Task to complete
Can you reproduce the text of every row below word for word, leaving out the pictures?

[Source data]
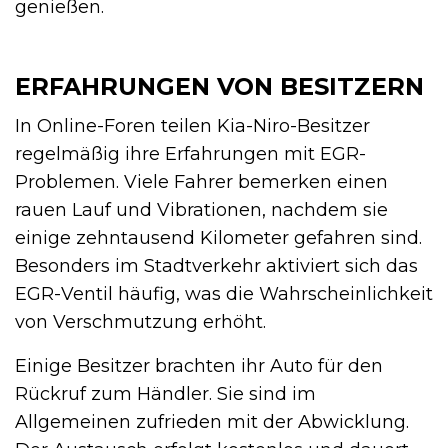
genießen.
ERFAHRUNGEN VON BESITZERN
In Online-Foren teilen Kia-Niro-Besitzer
regelmäßig ihre Erfahrungen mit EGR-
Problemen. Viele Fahrer bemerken einen
rauen Lauf und Vibrationen, nachdem sie
einige zehntausend Kilometer gefahren sind.
Besonders im Stadtverkehr aktiviert sich das
EGR-Ventil häufig, was die Wahrscheinlichkeit
von Verschmutzung erhöht.
Einige Besitzer brachten ihr Auto für den
Rückruf zum Händler. Sie sind im
Allgemeinen zufrieden mit der Abwicklung.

Task result
genießen.
ERFAHRUNGEN VON BESITZERN
In Online-Foren teilen Kia-Niro-Besitzer
regelmäßig ihre Erfahrungen mit EGR-
Problemen. Viele Fahrer bemerken einen
rauen Lauf und Vibrationen, nachdem sie
einige zehntausend Kilometer gefahren sind.
Besonders im Stadtverkehr aktiviert sich das
EGR-Ventil häufig, was die Wahrscheinlichkeit
von Verschmutzung erhöht.
Einige Besitzer brachten ihr Auto für den
Rückruf zum Händler. Sie sind im
Allgemeinen zufrieden mit der Abwicklung.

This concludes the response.